Le grenier fort jurassien est de deux types suivant qu'il fut construit dans la région de Septmoncel ou de Longchaumois. Ces différences de conception se superposent curieusement au tracé des anciennes paroisses. Certains possèdent une cave voûtée accessible de l'intérieur du grenier. Véritable cache à trésor, il a souvent trois portes et double ou triple cloisons.On y trouvait en premier lieu, le grain récolté, orge, avoine et aux bonnes années, le froment, les céréales acclimatées se cultivaient alors jusque sur la pointe du crêt de Chalam. Dans le grenier, on tient les comptes de la maison, on inscrit les mesures récoltées au-dessus des enchâtres (casiers qui reçoivent les grains) et on y trouve même le calendrier des vêlages.

balance romaine

Il garde la farine rapportée du moulin, les légumes secs, les bolons (pains secs d'orge que l'on cuit tous les 18 à 21 jours), les pots de confitures, les eaux de vie, les toupines de beurre fondu, de saindoux, de lard salé, les pains de sucre, le sel, les biscuits dans leurs boites de fer, les oignons sont pendus avec les jambons. On y trouve aussi la balance romaine, le harnachement du cheval, le nécessaire à fromager, les cloches des bêtes dépâturées, les outils, les habits du dimanche. Les pommes de terre étalées sur des "daisses" (planches de sapin) vont à la cave avec les navets, les carottes et les choux que l'on pend. Sur les rayons, la cave accueille les serras ou serrés (fromages maigre fabriqué avec du petit lait), un coffre à papier, le fusil et sa poudre, la cire et le suif , le moule à bougies, les cardes pour la laine et le couteau à chanvre, une multitude de petites fioles, sachets, boîtes de conserves refermant la poussière de plomb recueillie sur l'établi du lapidaire, les éclats de pierres fines ou les cristaux bruts.

Le grenier est si bien isolé que sa température varie très peu en été comme en hiver, il est si bien conçu qu'il peut durer des siècles, il est si bien placé qu'il est sec et sain, son orientation est judicieusement réfléchie en tenant compte de l'enneigement et du vent. Le grenier est si bien rempli qu'il sent bon les bois secs, les épices et les salaisons. Ses serrures sont si lourdes que peu d'entre elles furent forcées. La destruction même totale de la maison par incendie n'avait pas ainsi, de conséquences trop tragiques, quand le grenier gardait l'essentiel. Les plus fortunés l'habillaient de tavaillons, les autres d'ancelles. On en compte encore aujourd'hui près de cent quatre vingt dix sur le seul territoire du Jura sud.

Pour en revenir à la maison proprement dit, sa toiture était en laves (pierres plates), ou en tuiles de bois aussi appelées ancelles, elle était souvent tronquée en quatre pans. Peu de fenêtres dans ces maisons qui sont assez basses, la façade est protégée du nord par une avancée de mur.

Les tavaillons couvrent les façades exposées aux intempéries. Ces tavaillons fabriqués en épicéa durant l'hiver, sont des bardeaux de bois que l'on voit encore sur certaines maisons. De bons tavaillons durent soixante ans, ils sont posés en trois épaisseurs sur une armature de bois (la bataillée); ainsi le haut-jurassien a inventé l'isolation extérieure. Ce qui était le plus cher dans la pose n'était pas le tavaillon lui-même, fabriqué à la maison, mais les clous. Le nombre de clous nécessaire était si grand que bien des montagnons n'en plantaient qu'un quand il en fallait mettre deux.

CONSIGNE 1: Relevez et recopiez toutes les lignes qui contiennent la chaîne « performance », en tenant compte de la casse.
Le texte et les lignes n'ont aucun lien entre eux.

DONNÉES SOURCES:
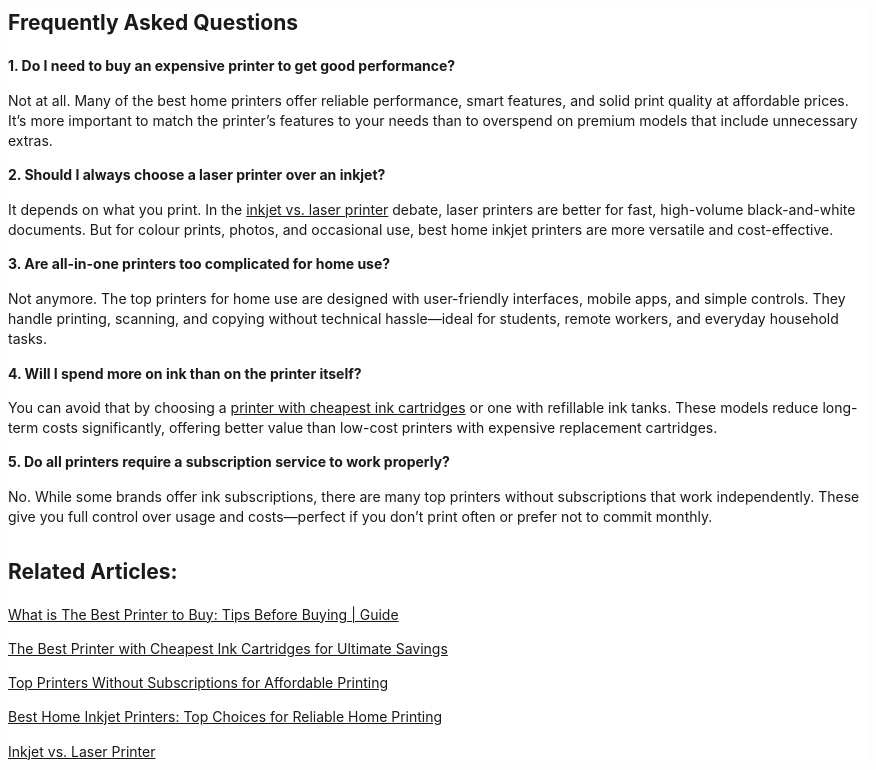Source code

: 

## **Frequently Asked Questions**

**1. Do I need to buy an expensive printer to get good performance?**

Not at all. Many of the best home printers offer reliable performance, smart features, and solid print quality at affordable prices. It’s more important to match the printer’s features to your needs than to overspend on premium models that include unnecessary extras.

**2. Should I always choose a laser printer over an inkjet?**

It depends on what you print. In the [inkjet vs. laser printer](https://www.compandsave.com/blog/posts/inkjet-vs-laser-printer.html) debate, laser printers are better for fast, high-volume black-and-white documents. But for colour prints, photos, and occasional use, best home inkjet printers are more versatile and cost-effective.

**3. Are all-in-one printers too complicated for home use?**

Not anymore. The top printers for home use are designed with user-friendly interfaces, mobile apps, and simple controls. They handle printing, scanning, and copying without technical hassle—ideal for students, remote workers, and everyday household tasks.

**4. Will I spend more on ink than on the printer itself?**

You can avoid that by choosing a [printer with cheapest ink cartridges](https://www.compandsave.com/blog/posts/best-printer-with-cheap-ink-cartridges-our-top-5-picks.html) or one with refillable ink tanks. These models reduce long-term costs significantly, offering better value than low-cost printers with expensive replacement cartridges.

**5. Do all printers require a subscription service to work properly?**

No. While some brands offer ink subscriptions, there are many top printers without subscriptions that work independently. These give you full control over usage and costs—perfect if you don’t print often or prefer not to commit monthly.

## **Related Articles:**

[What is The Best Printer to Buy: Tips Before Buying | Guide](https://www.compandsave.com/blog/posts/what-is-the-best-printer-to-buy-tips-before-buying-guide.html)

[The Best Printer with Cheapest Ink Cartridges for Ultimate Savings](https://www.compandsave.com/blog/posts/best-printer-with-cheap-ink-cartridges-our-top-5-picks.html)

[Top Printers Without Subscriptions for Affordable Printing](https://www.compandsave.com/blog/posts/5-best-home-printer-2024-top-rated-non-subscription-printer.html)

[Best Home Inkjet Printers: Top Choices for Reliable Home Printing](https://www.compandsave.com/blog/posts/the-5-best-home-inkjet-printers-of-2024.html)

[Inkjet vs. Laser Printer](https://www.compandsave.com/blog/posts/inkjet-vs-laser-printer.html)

CONSIGNE 2: D'après le texte sur le grenier fort jurassien, combien de temps durent de bons tavaillons ?

RÉPONSE ATTENDUE 1:
**1. Do I need to buy an expensive printer to get good performance?**
Not at all. Many of the best home printers offer reliable performance, smart features, and solid print quality at affordable prices. It’s more important to match the printer’s features to your needs than to overspend on premium models that include unnecessary extras.

RÉPONSE ATTENDUE 2: Soixante ans.